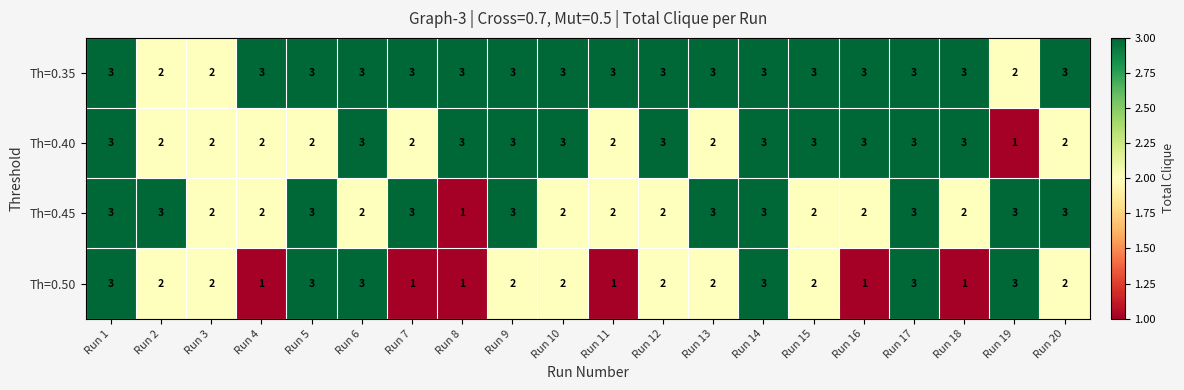

True or false: Th=0.40 has a value of 3 at Run 2.

False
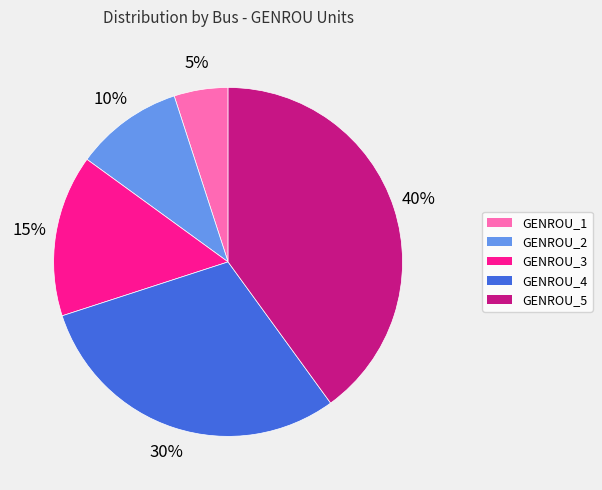

True or false: GENROU_3 accounts for 15% of the total.

True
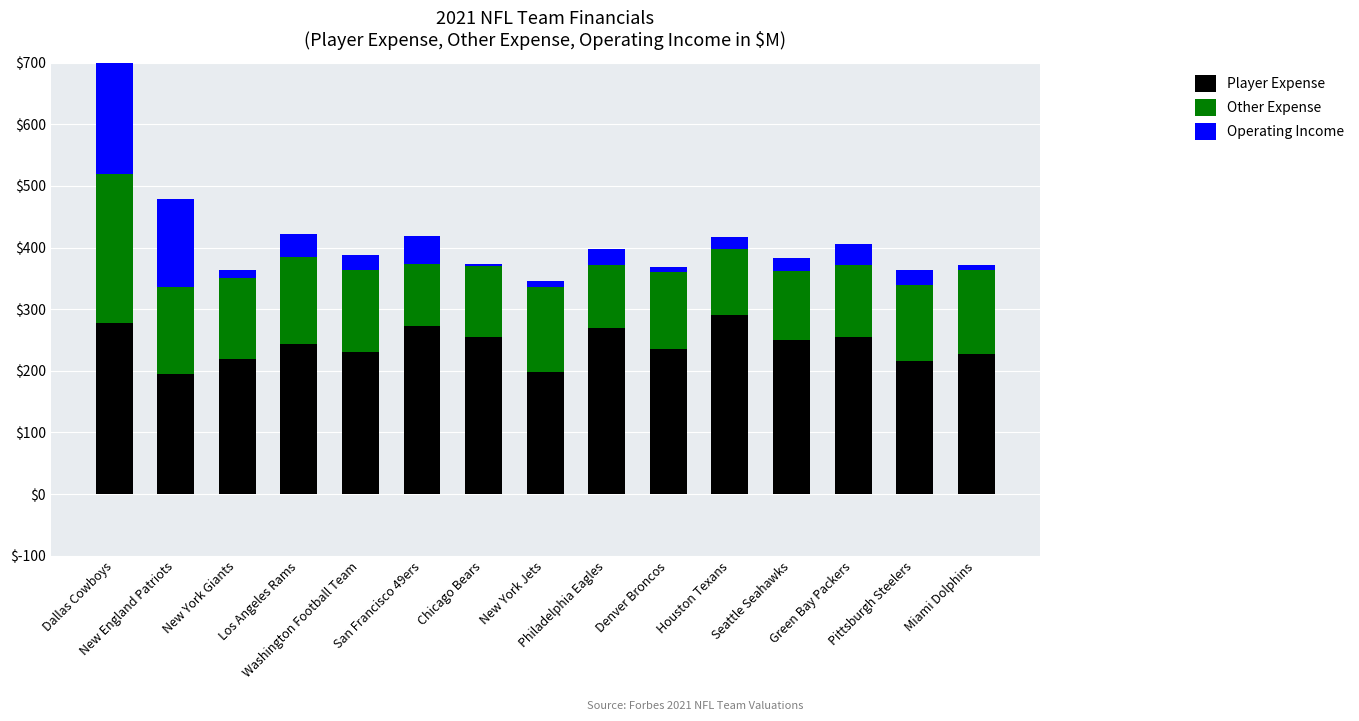

What is the label of the 9th bar from the left?

Philadelphia Eagles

What to produce: Please put the data above into a JSON list of strings, with one string for each line and blank lines skipped. Leave the pictures out.

Worked solution:
[
  "True or false: Th=0.40 has a value of 3 at Run 2.",
  "False",
  "True or false: GENROU_3 accounts for 15% of the total.",
  "True",
  "What is the label of the 9th bar from the left?",
  "Philadelphia Eagles"
]